The actual CVMFS geo API seems to be working okay:

$ curl http://localhost/cvmfs/containers.computecanada.ca/api/v1.0/geo/`hostname -f`/cvmfs-s1fnal.opensciencegrid.org,cvmfs-stratum-one.cern.ch,cvmfs-stratum-one.ihep.ac.cn,cvmfs-s1-arbutus.computecanada.ca,cvmfs-s1-beluga.computecanada.ca,`hostname -f`
6,5,1,4,3,2

Oh I think I see the problem. The probe that the cvmfs-servermon geo test uses happens to have cvmfs-stratum-one.cern.ch in its test query, and that's in the range of addresses that disappeared from the maxmind DB. That was probably a bad choice. If you replace your `hostname -f` with cvmfs-stratum-one.cern.ch do you see the failure?
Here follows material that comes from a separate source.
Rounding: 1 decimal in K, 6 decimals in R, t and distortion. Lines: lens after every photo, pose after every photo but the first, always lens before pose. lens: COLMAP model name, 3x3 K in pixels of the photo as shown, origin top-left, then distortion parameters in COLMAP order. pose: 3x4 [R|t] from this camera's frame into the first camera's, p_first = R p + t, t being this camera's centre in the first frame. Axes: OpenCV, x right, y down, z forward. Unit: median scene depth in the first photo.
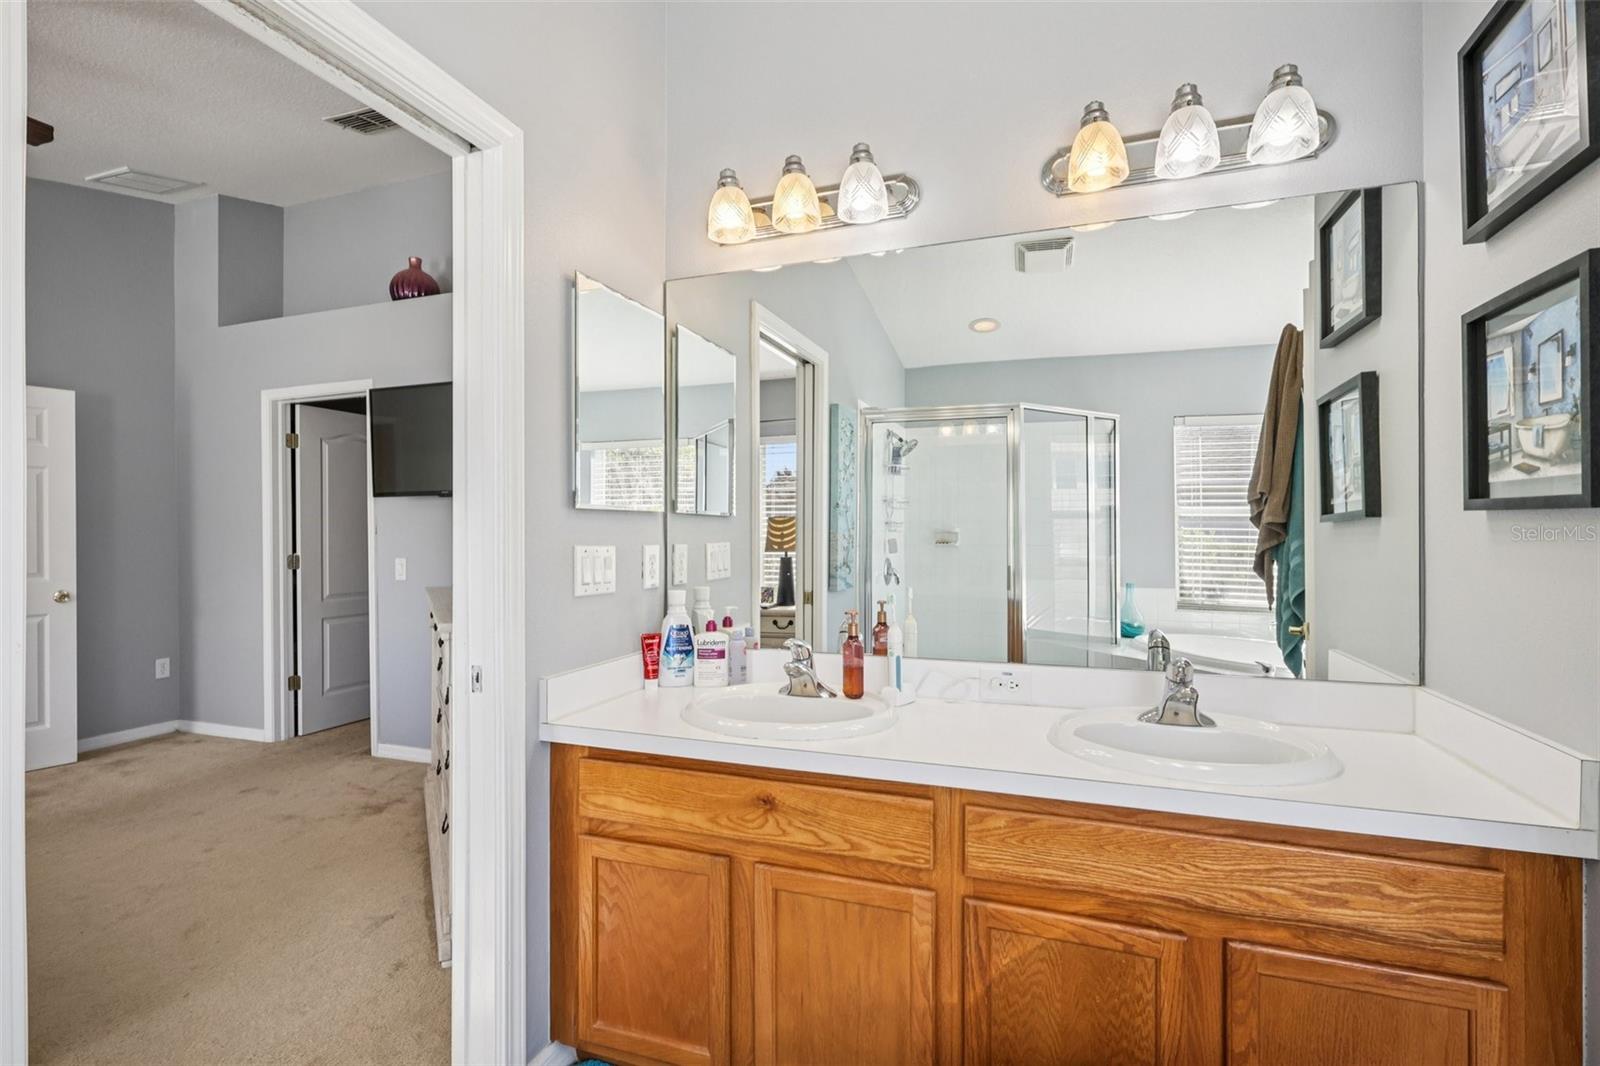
lens RADIAL K [[747.5, 0, 798.2], [0, 747.5, 530.5], [0, 0, 1]] dist [-0.001634, 0.000111]
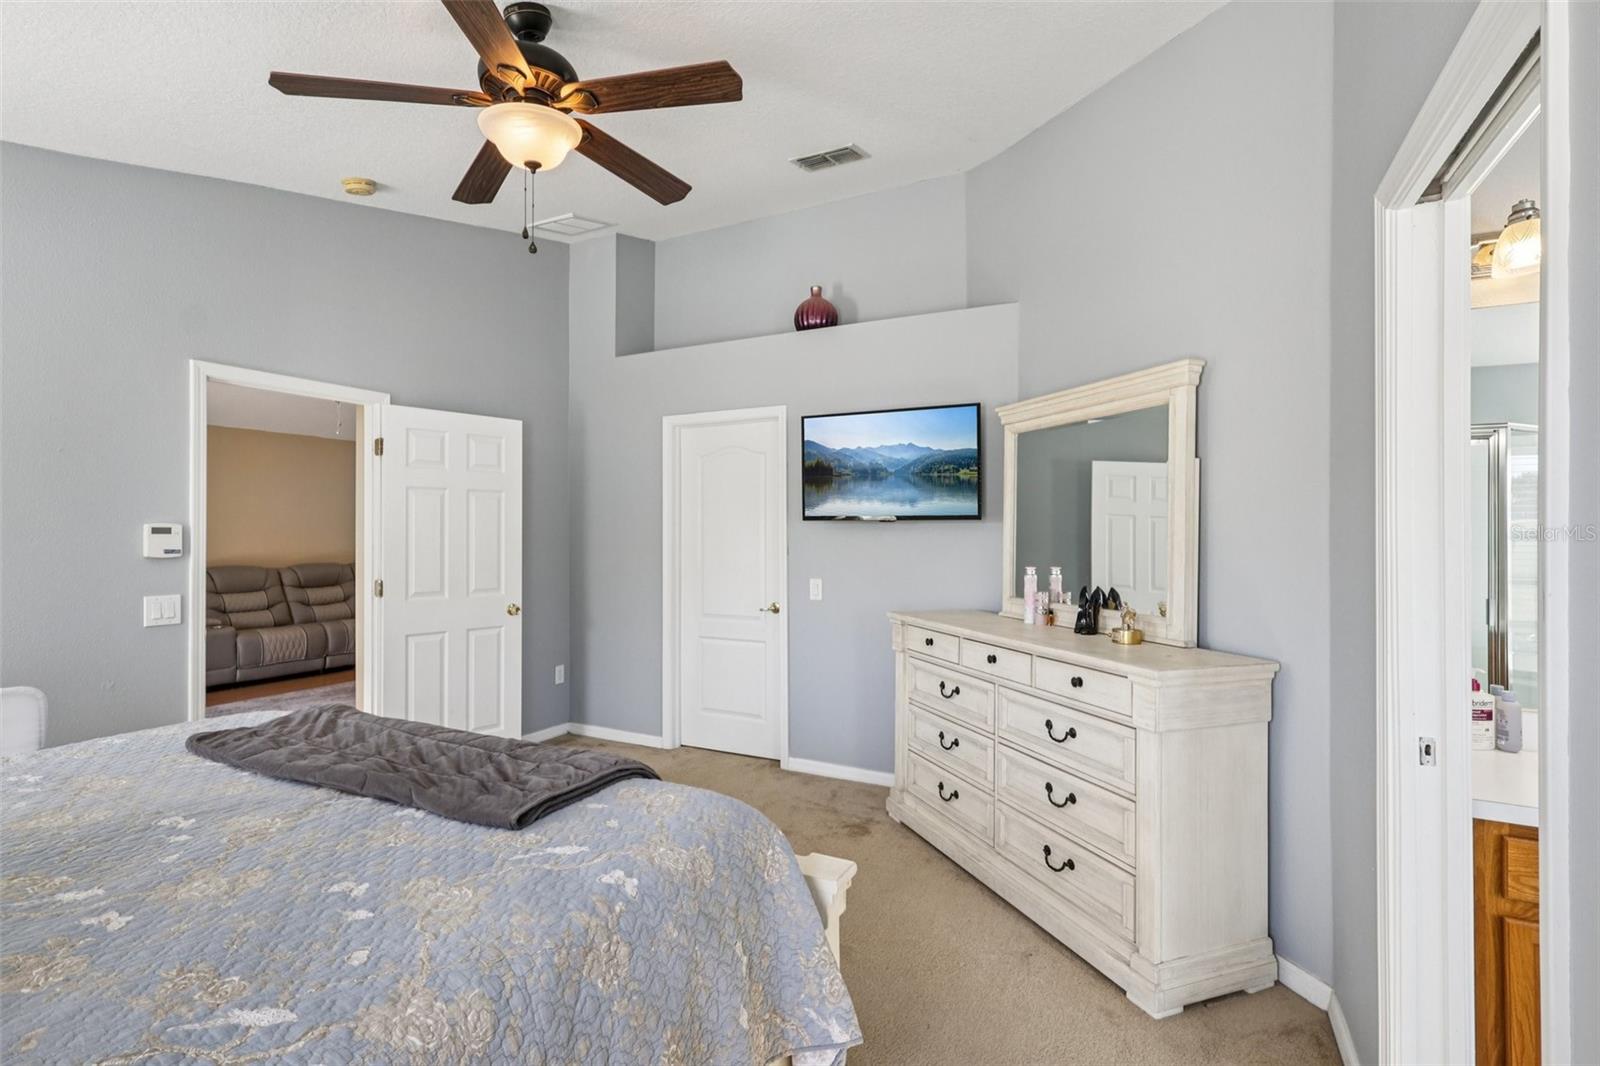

Can you find an older copy of /var/lib/cvmfs-server/geo/GeoLite2-City.mmdb to install on your stratum 1 until the fixed one comes out on Friday?

You had cvmfs-stratum-one.cern.ch in the list of servers to sort, and in that case the geo api just assumes it is far away (that's why 2 is on the end of your list) but the cvmfs-servermon geo probe uses it also as the reference address (after the /geo/`, before the list of stratum 1s) and that is required to be able to be in the database.

Oh yeah:

$ curl http://localhost/cvmfs/containers.computecanada.ca/api/v1.0/geo/cvmfs-stratum-one.cern.ch/cvmfs-s1fnal.opensciencegrid.org,cvmfs-stratum-one.cern.ch,cvmfs-stratum-one.ihep.ac.cn,cvmfs-s1-arbutus.computecanada.ca,cvmfs-s1-beluga.computecanada.ca,`hostname -f`
Bad Request: remote addr not found in database

$ curl http://localhost/cvmfs/containers.computecanada.ca/api/v1.0/geo/`hostname -f`/cvmfs-s1fnal.opensciencegrid.org,cvmfs-stratum-one.cern.ch,cvmfs-stratum-one.ihep.ac.cn,cvmfs-s1-arbutus.computecanada.ca,cvmfs-s1-beluga.computecanada.ca,`hostname -f`
6,5,1,4,3,2

This was also more confusing due to cvmfs/cvmfs#3255 since normally I would just test with an arbitrary proxy string but that didn't work anymore.

I don't have an older copy of the mmdb but we can wait until Friday. For some reason only one s1 server is affected and it seems to be fine aside from the geoapi monitoring.

The other s1 doesn't have an older copy of the mmdb?

It must have cleared up with a geodb update.